> **Texto proporcionado**:
= = = = =

Empecemos por un ejemplo, Francisco, que es un clásico de las calles, lleva en el tren de la exclusión social décadas…

Un día me dijo: «Las autoridades nos han sacado del parque de malas maneras, por lo menos ahí teníamos el chabolo, comida en los comedores sociales y con la ayuda de risa que cobro del SEPE conseguía litrona, tabaco y un polvo de pago al mes».

Hay muchas personas que se preguntan: ¿Por qué las personas que están mucho tiempo en esas circunstancias no reaccionan bien, adoptando conductas que solo les complica más la vida y no intentan salir de su situación?

En otras palabras ¿Por qué dejan de hacer lo que la sociedad considera más correcto y oportuno?.

Sorprende como gente que está en situaciones casi desesperadas es capaz de gastar sus magros ingresos de forma bastante irracional.

= = = = =

> **Líneas de datos**:
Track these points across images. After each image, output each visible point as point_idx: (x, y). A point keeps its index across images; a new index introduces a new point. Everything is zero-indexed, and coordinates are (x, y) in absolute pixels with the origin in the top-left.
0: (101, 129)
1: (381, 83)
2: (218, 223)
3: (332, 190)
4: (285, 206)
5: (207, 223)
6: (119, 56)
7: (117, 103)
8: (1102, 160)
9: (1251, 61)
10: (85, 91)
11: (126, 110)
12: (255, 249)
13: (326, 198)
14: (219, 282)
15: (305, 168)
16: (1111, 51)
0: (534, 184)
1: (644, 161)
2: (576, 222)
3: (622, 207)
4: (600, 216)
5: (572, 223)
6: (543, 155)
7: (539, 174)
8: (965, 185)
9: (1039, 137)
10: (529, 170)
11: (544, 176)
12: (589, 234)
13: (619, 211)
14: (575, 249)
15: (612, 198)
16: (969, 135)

= = = = =

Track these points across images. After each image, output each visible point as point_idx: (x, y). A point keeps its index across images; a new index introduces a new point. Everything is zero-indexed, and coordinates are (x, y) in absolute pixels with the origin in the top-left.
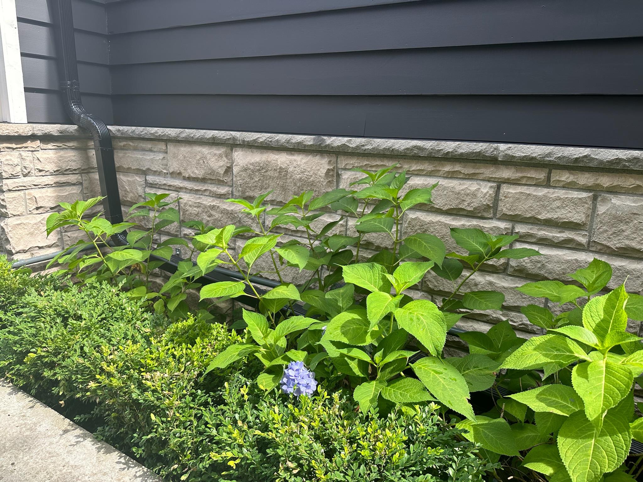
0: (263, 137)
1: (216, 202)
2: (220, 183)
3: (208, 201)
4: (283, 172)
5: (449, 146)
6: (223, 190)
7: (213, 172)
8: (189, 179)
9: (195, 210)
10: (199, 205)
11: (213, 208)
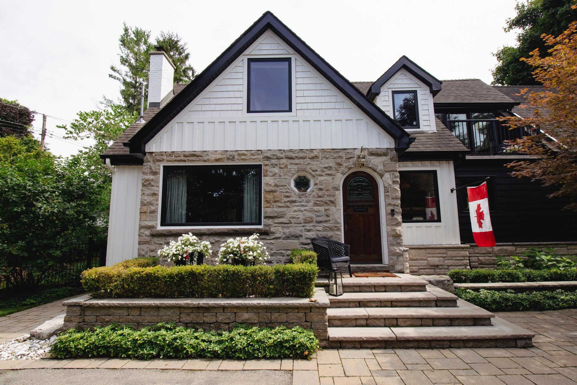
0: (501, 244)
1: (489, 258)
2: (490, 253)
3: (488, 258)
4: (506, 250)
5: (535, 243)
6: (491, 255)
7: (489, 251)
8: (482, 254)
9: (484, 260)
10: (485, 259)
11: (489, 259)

= = = = =

> **Completa lo siguiente**:
1 - Indica si cada afirmación coincide con el texto sobre la exclusión social y contesta sí o no citando las palabras que lo deciden: (a) Francisco lleva décadas en la exclusión social; (b) según Francisco, las autoridades los sacaron del parque con buenas maneras; (c) Francisco cobra una ayuda del SEPE.
2 - Resume en dos frases el párrafo del texto sobre la exclusión social que empieza «Un día me dijo» sin perder sus datos principales.
Para responder, básate únicamente en el texto.

> **Respuestas escritas**:
1 -
(a) Sí: «lleva en el tren de la exclusión social décadas».
(b) No: «Las autoridades nos han sacado del parque de malas maneras».
(c) Sí: «con la ayuda de risa que cobro del SEPE».

2 - Francisco contó que las autoridades los echaron del parque de malas maneras. Allí tenían el chabolo y comida en los comedores sociales, y con la pequeña ayuda del SEPE él se pagaba litrona, tabaco y un polvo de pago al mes.